Tego rodzaju ataki są szczególnie niebezpieczne, ponieważ klucze prywatne umożliwiają dostęp do portfeli Ethereum, a ich przejęcie może prowadzić do utraty środków finansowych. Ponadto zainfekowane systemy mogą posłużyć cyberprzestępcom do dalszych ataków na szerszą skalę.
Skutki ataku i środki zaradcze
Pierwszym i najpoważniejszym zagrożeniem wynikającym z takiego ataku jest możliwość utraty środków zgromadzonych w portfelach Ethereum. Cyberprzestępcy mogą przeprowadzać nieautoryzowane transakcje, korzystając z przejętych kluczy prywatnych.
Jednak konsekwencje mogą być jeszcze poważniejsze. Programiści, którzy padli ofiarą tego ataku, mogą nieświadomie udostępniać cyberprzestępcom dostęp do systemów produkcyjnych, co może skutkować naruszeniem bezpieczeństwa inteligentnych kontraktów lub wdrożeniem złośliwych kopii aplikacji dApps. To z kolei stwarza ryzyko kolejnych ataków phishingowych i naruszeń danych.
Zainfekowane pliki konfiguracyjne Hardhat mogą również zawierać klucze API do usług innych firm oraz dane dotyczące punktów końcowych sieci deweloperskich. Takie informacje mogą zostać wykorzystane do przeprowadzenia bardziej zaawansowanych ataków na infrastruktury IT.
Aby minimalizować ryzyko związane z podobnymi zagrożeniami, eksperci zalecają:
Sprawdzanie autentyczności pakietów przed instalacją – szczególnie ważne jest unikanie pakietów o nazwach mogących sugerować typosquatting.
Przeglądanie kodu źródłowego pakietów – przed dodaniem ich do projektu warto upewnić się, że nie zawierają złośliwego kodu.

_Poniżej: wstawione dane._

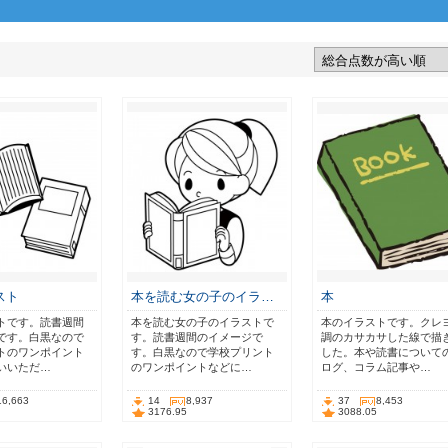
スト
本を読む女の子のイラ…
本
トです。読書週間
本を読む女の子のイラストで
本のイラストです。クレ
です。白黒なので
す。読書週間のイメージで
調のカサカサした線で描
トのワンポイント
す。白黒なので学校プリント
した。本や読書について
いいただ…
のワンポイントなどに…
ログ、コラム記事や…
16,663
14
8,937
37
8,453
3176.95
3088.05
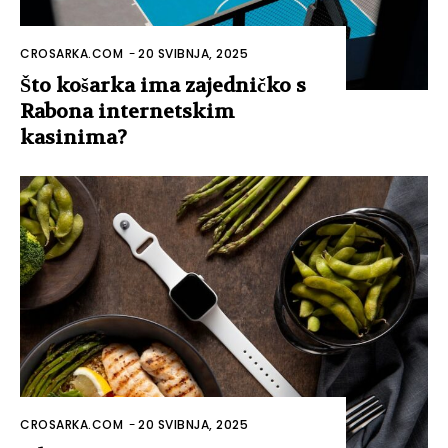
CROSARKA.COM
-
20 SVIBNJA, 2025
Što košarka ima zajedničko s
Rabona internetskim
kasinima?
CROSARKA.COM
-
20 SVIBNJA, 2025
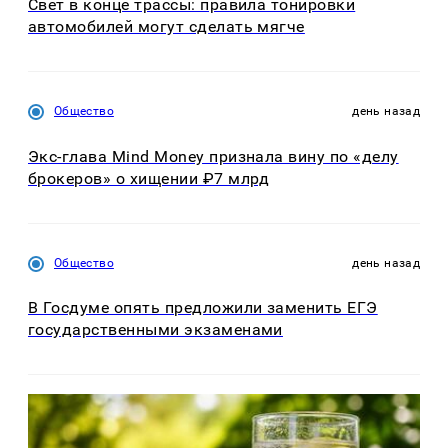
Свет в конце трассы: правила тонировки
автомобилей могут сделать мягче
Общество
день назад
Экс-глава Mind Money признала вину по «делу
брокеров» о хищении ₽7 млрд
Общество
день назад
В Госдуме опять предложили заменить ЕГЭ
государственными экзаменами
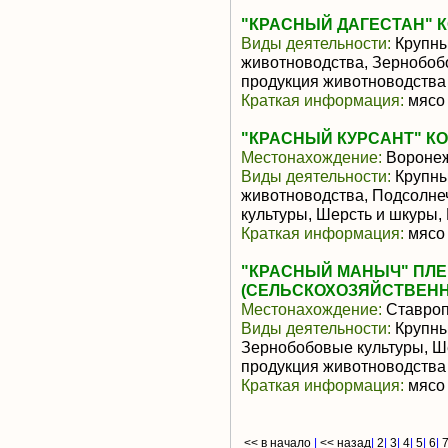
"КРАСНЫЙ ДАГЕСТАН" 
Виды деятельности:
Крупны
животноводства, Зернобоб
продукция животноводства
Краткая информация:
мясо 
"КРАСНЫЙ КУРСАНТ" К
Местонахождение:
Воронеж
Виды деятельности:
Крупны
животноводства, Подсолне
культуры, Шерсть и шкуры,
Краткая информация:
мясо 
"КРАСНЫЙ МАНЫЧ" ПЛЕ
(СЕЛЬСКОХОЗЯЙСТВЕН
Местонахождение:
Ставроп
Виды деятельности:
Крупный
Зернобобовые культуры, Ш
продукция животноводства
Краткая информация:
мясо 
<< в начало
|
<< назад
|
2
|
3
|
4
|
5
|
6
|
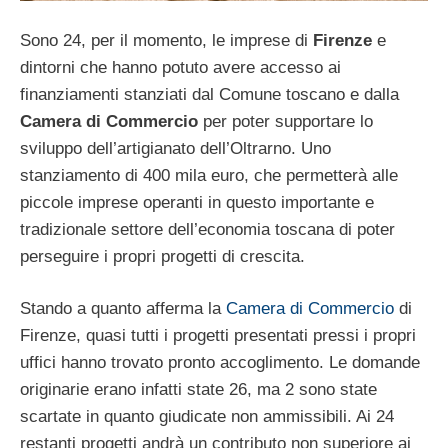
Sono 24, per il momento, le imprese di
Firenze
e
dintorni che hanno potuto avere accesso ai
finanziamenti stanziati dal Comune toscano e dalla
Camera di Commercio
per poter supportare lo
sviluppo dell’artigianato dell’Oltrarno. Uno
stanziamento di 400 mila euro, che permetterà alle
piccole imprese operanti in questo importante e
tradizionale settore dell’economia toscana di poter
perseguire i propri progetti di crescita.
Stando a quanto afferma la
Camera di Commercio
di
Firenze, quasi tutti i progetti presentati pressi i propri
uffici hanno trovato pronto accoglimento. Le domande
originarie erano infatti state 26, ma 2 sono state
scartate in quanto giudicate non ammissibili. Ai 24
restanti progetti andrà un contributo non superiore ai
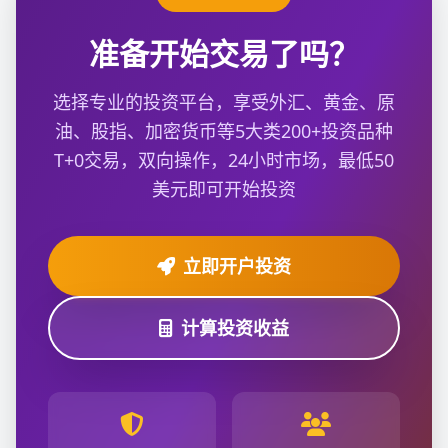
准备开始交易了吗？
选择专业的投资平台，享受外汇、黄金、原
油、股指、加密货币等5大类200+投资品种
T+0交易，双向操作，24小时市场，最低50
美元即可开始投资
立即开户投资
计算投资收益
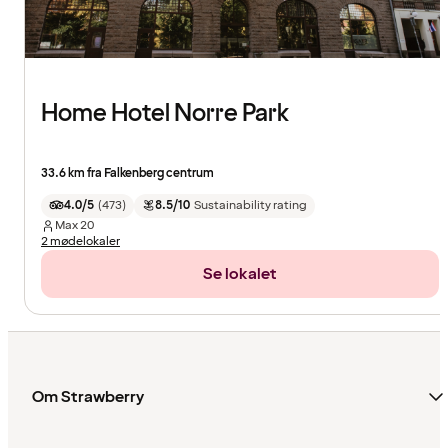
Home Hotel Norre Park
33.6 km fra Falkenberg centrum
4.0/5
(
473
)
8.5/10
Sustainability rating
Max
20
2 mødelokaler
Se lokalet
Om Strawberry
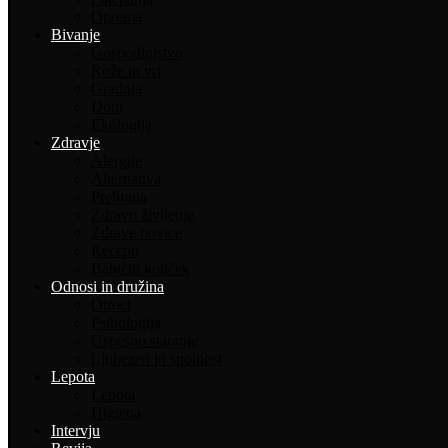
Oprema
Bivanje
Gospodinjstvo
Rože in vrt
Gradnja
Dom
Ekologija
Zdravje
Alergije
Alternativa
Prehrana
Zdravo življenje
Zdrave novice
Recepti
Babičin kotiček
Odnosi in družina
Otroci
Psihologija
Uspešno staranje
Ljubezen in spolnost
Lepota
Lepota
Higiena
Intervju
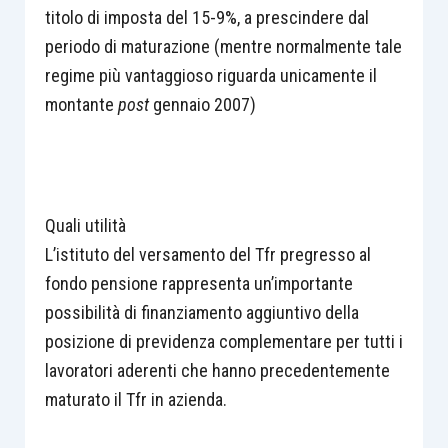
titolo di imposta del 15-9%, a prescindere dal
periodo di maturazione (mentre normalmente tale
regime più vantaggioso riguarda unicamente il
montante
post
gennaio 2007)
Quali utilità
L’istituto del versamento del Tfr pregresso al
fondo pensione rappresenta un’importante
possibilità di finanziamento aggiuntivo della
posizione di previdenza complementare per tutti i
lavoratori aderenti che hanno precedentemente
maturato il Tfr in azienda.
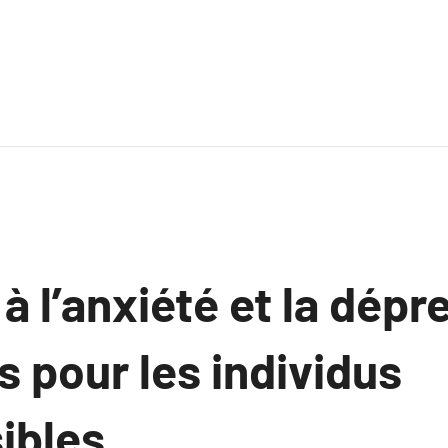
 à l’anxiété et la dépr
 pour les individus
ibles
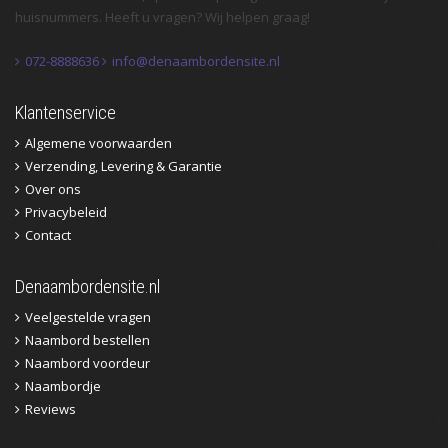
huisnummers. Heeft u vragen? Wij helpen graag!
072-8888636
info@denaambordensite.nl
Klantenservice
Algemene voorwaarden
Verzending, Levering & Garantie
Over ons
Privacybeleid
Contact
Denaambordensite.nl
Veelgestelde vragen
Naambord bestellen
Naambord voordeur
Naambordje
Reviews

Stosowanie bezpiecznych praktyk przechowywania kluczy prywatnych – klucze prywatne i mnemoniki powinny być przechowywane w bezpiecznych skarbcach, a nie w plikach konfiguracyjnych dostępnych bezpośrednio z poziomu środowiska deweloperskiego.
Dodatkowo, stosowanie plików blokady oraz definiowanie konkretnych wersji, może pomóc ograniczyć ryzyko instalacji złośliwych pakietów.
Ataki na programistów blockchain stają się coraz bardziej powszechne, a cyberprzestępcy coraz częściej wykorzystują luki w ekosystemach oprogramowania open-source. Istotne jest więc zachowanie ostrożności i stosowanie odpowiednich środków ochrony.